Among the lines below, a stretch begins at the one with "Description" and ends at the one with "complexité remarquable, mêlant notes de". Repeat that stretch exactly, ends included.

● **EXERCISE MATERIAL**
##########
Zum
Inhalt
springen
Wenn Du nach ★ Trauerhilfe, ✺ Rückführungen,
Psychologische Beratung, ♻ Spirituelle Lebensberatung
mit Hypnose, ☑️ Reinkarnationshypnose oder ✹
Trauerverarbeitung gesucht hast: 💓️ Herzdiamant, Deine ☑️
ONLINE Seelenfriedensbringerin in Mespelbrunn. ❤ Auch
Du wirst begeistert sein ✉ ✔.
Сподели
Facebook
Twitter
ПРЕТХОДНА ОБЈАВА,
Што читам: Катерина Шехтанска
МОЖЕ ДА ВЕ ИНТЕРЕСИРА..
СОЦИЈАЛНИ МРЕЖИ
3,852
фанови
##########
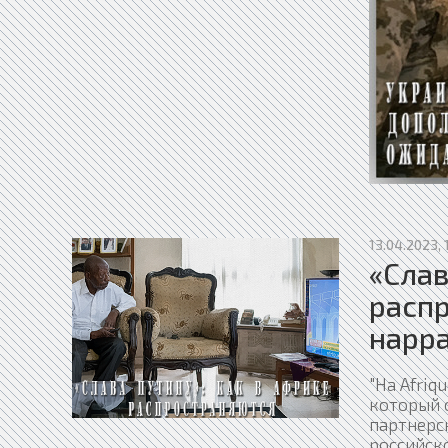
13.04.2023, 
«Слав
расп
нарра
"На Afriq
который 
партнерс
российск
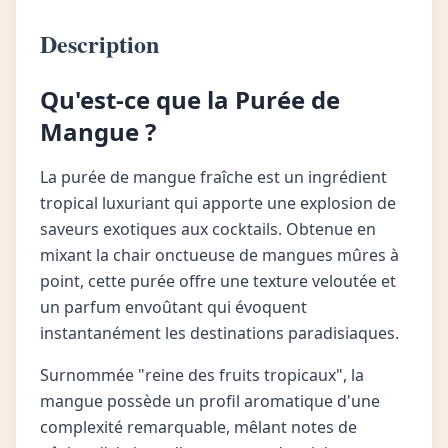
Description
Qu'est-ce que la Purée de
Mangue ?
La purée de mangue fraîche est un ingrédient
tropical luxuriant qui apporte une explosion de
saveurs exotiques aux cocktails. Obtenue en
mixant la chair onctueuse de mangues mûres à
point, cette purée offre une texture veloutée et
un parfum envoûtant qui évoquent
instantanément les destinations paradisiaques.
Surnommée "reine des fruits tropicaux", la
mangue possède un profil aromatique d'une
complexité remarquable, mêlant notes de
##########
● **THE COMPLETED TASK**
Description
Qu'est-ce que la Purée de
Mangue ?
La purée de mangue fraîche est un ingrédient
tropical luxuriant qui apporte une explosion de
saveurs exotiques aux cocktails. Obtenue en
mixant la chair onctueuse de mangues mûres à
point, cette purée offre une texture veloutée et
un parfum envoûtant qui évoquent
instantanément les destinations paradisiaques.
Surnommée "reine des fruits tropicaux", la
mangue possède un profil aromatique d'une
complexité remarquable, mêlant notes de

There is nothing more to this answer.